A bottomline-driven approach to product underwriting is how Kotak Mahindra General Insurance Company, one of the newest entrants into the industry, hopes to distinguish itself, Mahesh Balasubramanian, MD and CEO, said.

There are two dozen players in the general insurance industry which has traditionally been topline-driven. Very few make money in underwriting, and more often survive on their investment income. He doesn’t think Kotak General Insurance (KGI) is late in entering what seems like a crowded field.

The ₹1.27 lakh crore industry is set to double in the next four years, he says, and whips out a Rajnikanthism, “Even if I am late, I am the latest!”, to counter the argument that they may have waited too long to enter.

Mahesh says that the performance has been satisfactory in the six operating quarters that have elapsed since the full-fledged commencement of the company’s operations.

Last fiscal (2016-17) was the first full year of operations and KGI generated ₹82 crore of business. This year, in the first half, the company has already done business worth about ₹72 crore. He expects KGI to close the year with a turnover of ₹180-200 crore. About 60 per cent of the business has come from Kotak Bank customers.

Combined ratio

Pointing out that the general insurance business was more about ‘claims settlement’ rather than ‘premium gathering’, Mahesh said that the KGI would aim at keeping the combined ratio (a performance metric that includes claims, acquisition cost and operating costs) under control and bringing it to below 100 per cent at the earliest.

In the first year, with start-up costs being high, the combined ratio was 145 per cent. It has already been brought down to 131 per cent by the end of the first quarter of the current fiscal, he said.

Focus areas

Mahesh says the focus will be predominantly on motor and health, the two main lines of business in the general insurance industry which are growing at their fastest pace.

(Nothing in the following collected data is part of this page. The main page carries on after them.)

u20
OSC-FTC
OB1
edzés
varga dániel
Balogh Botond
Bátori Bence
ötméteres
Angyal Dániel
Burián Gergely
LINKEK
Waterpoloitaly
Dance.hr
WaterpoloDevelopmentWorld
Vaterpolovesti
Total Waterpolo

The emphasis is on having a simple suite of products that are easy to understand and facilitate ease of business, he said.

He was categorical that the company would avoid crop insurance, a segment that saw the maximum growth during the past year. It remains unclear whether the claims experience bears out the viability of the portfolio for the industry. KGI would, therefore, wait a bit more, he said.

There has been a capital infusion of ₹40 crore in the first quarter of this fiscal taking the capital base of the company to ₹175 crore and this should cover the requirements for the immediate future, he said.